:: Exercise data ::

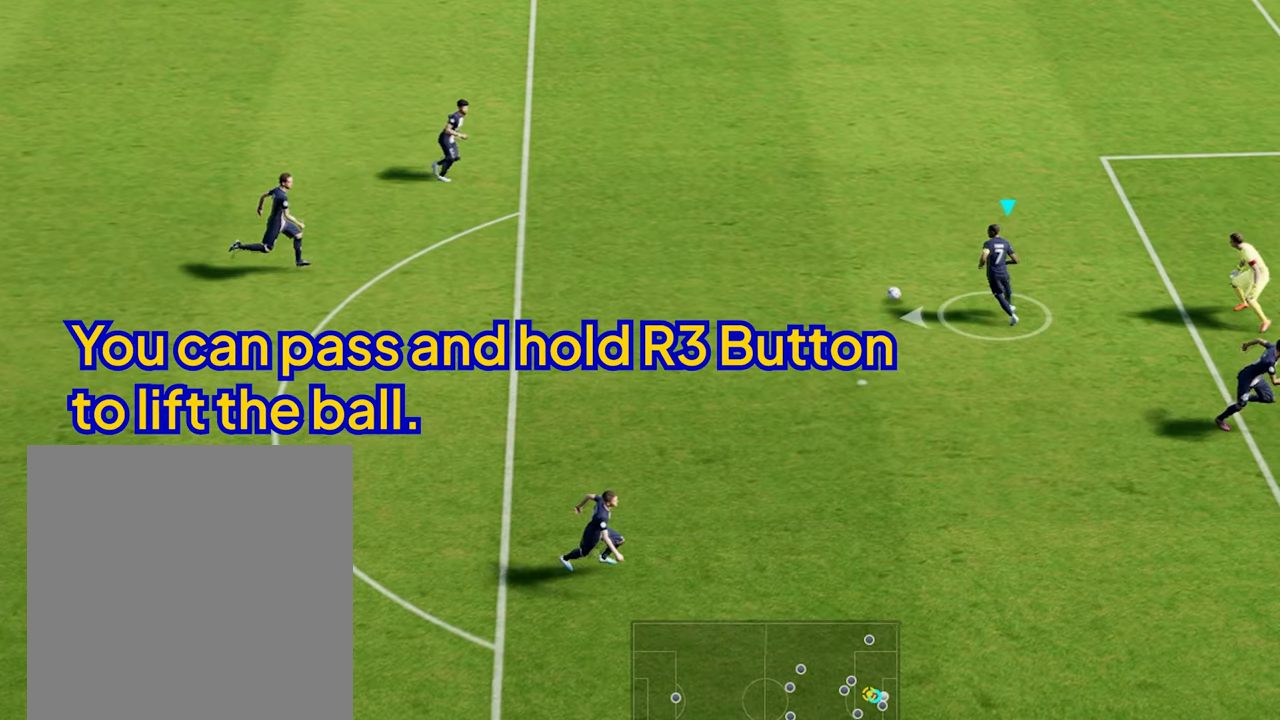
{"buttons": [], "left_stick": "left", "events": []}
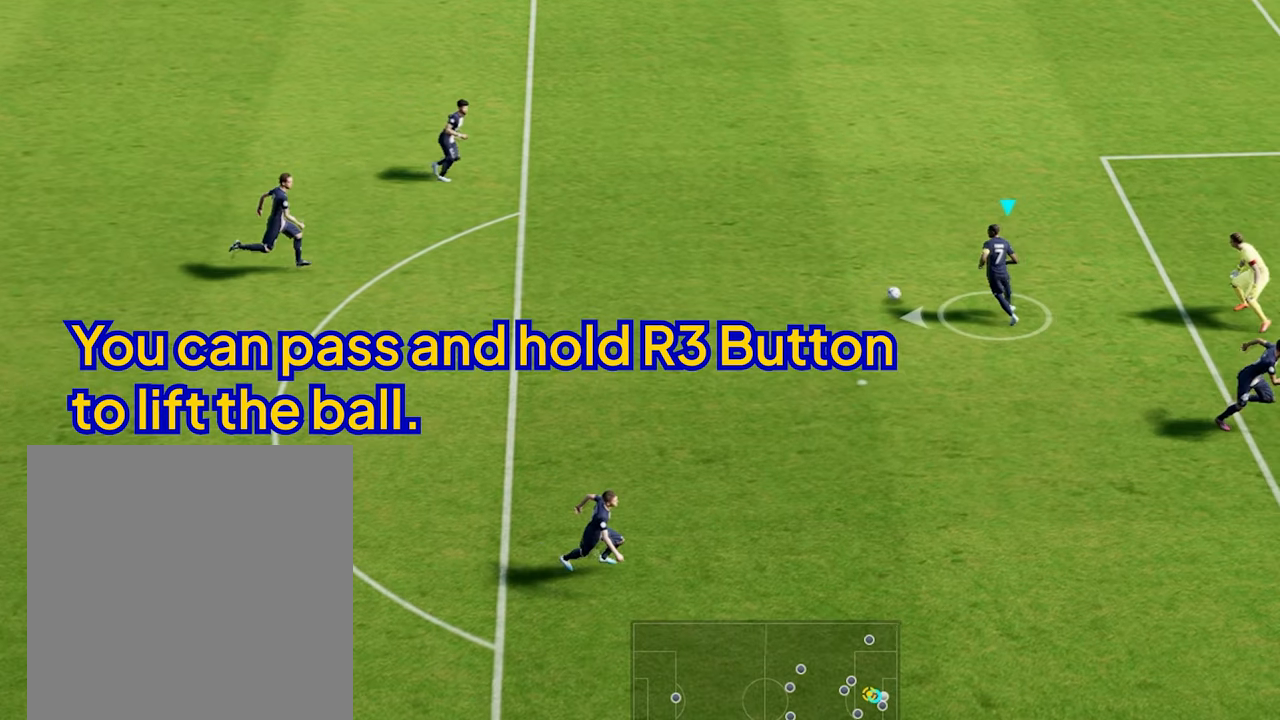
{"buttons": [], "left_stick": "left", "events": []}
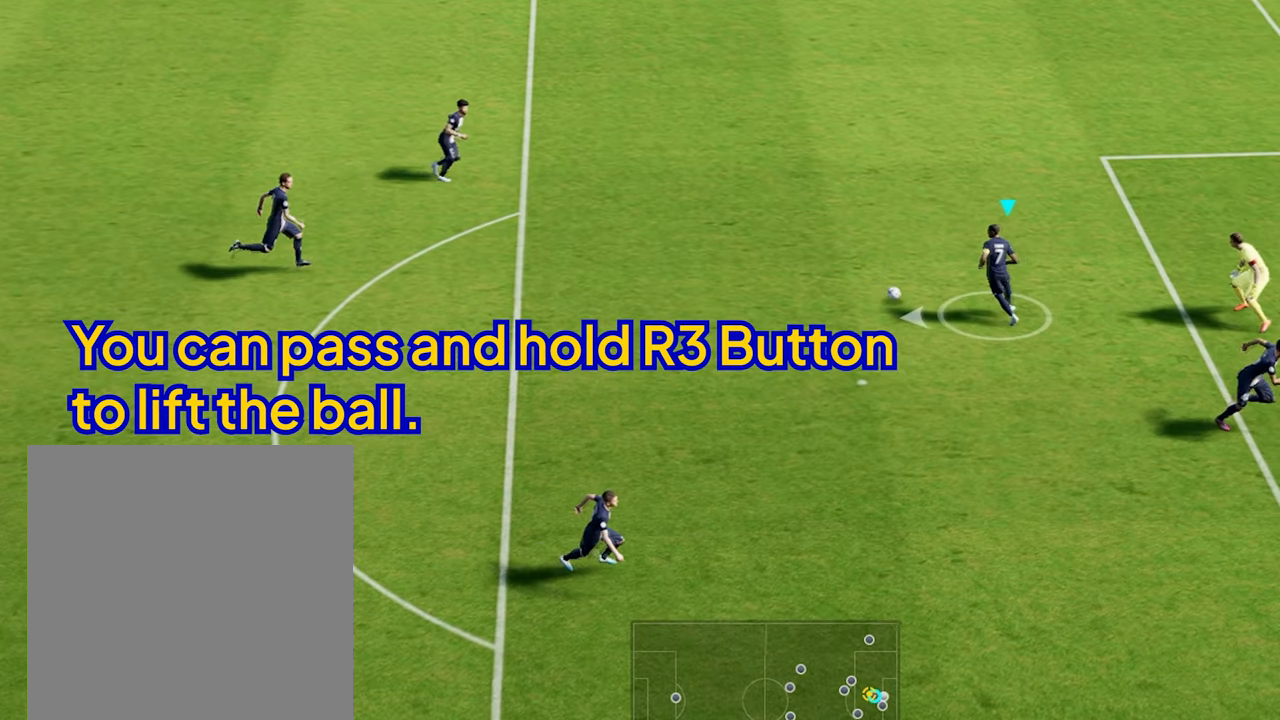
{"buttons": [], "left_stick": "left", "events": []}
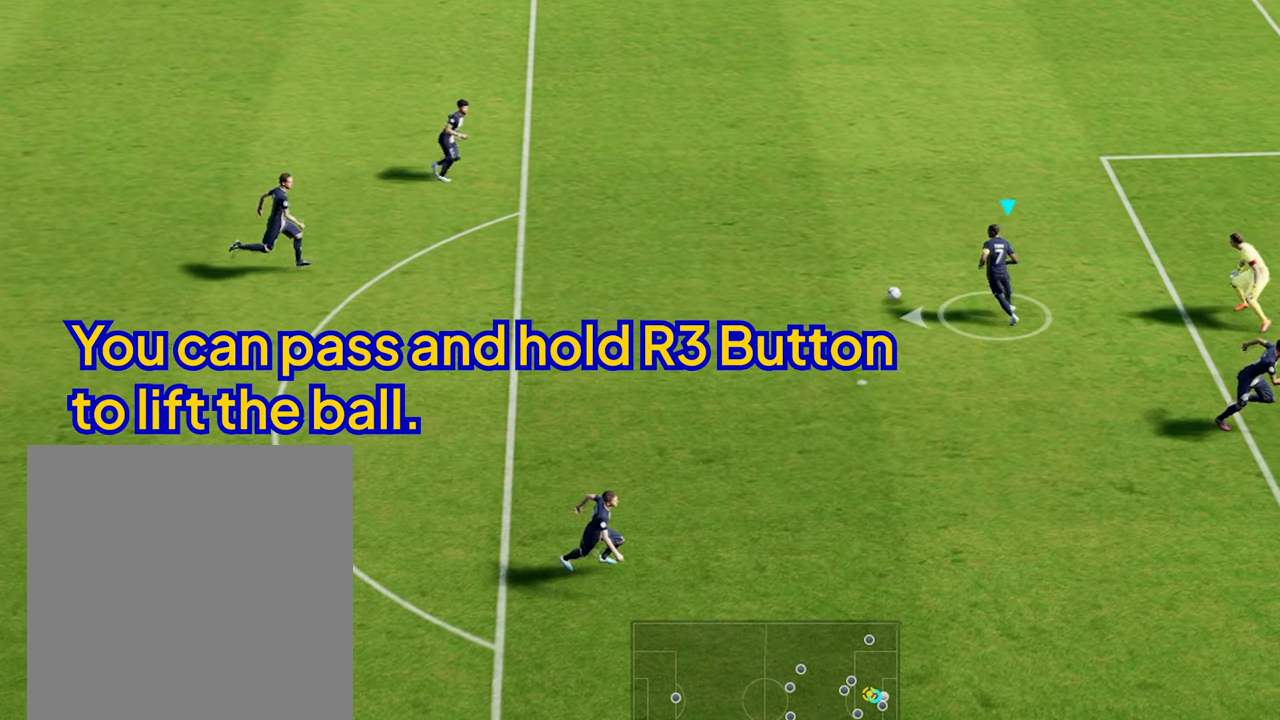
{"buttons": [], "left_stick": "left", "events": []}
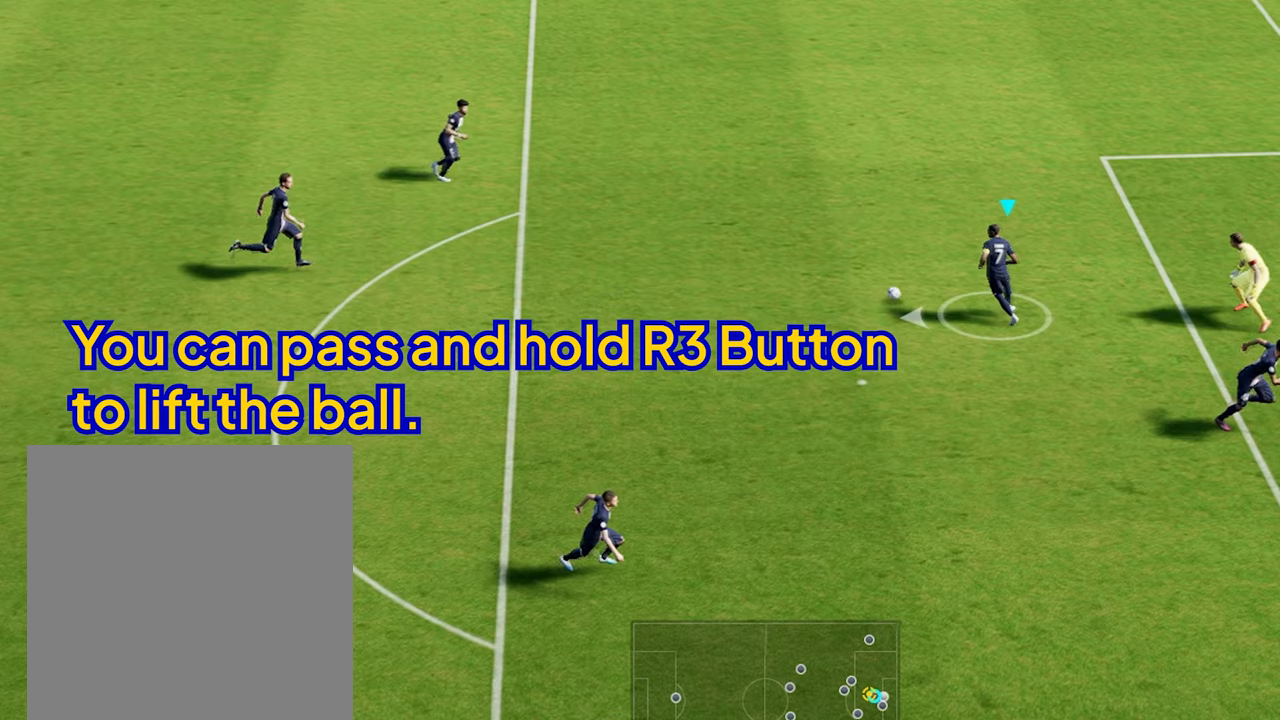
{"buttons": [], "left_stick": "left", "events": []}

:::

== What you are asked to do ==
Repeat the listing above verbatim, but exclude the pictures it contains.

== Problem solution ==
{"buttons": [], "left_stick": "left", "events": []}
{"buttons": [], "left_stick": "left", "events": []}
{"buttons": [], "left_stick": "left", "events": []}
{"buttons": [], "left_stick": "left", "events": []}
{"buttons": [], "left_stick": "left", "events": []}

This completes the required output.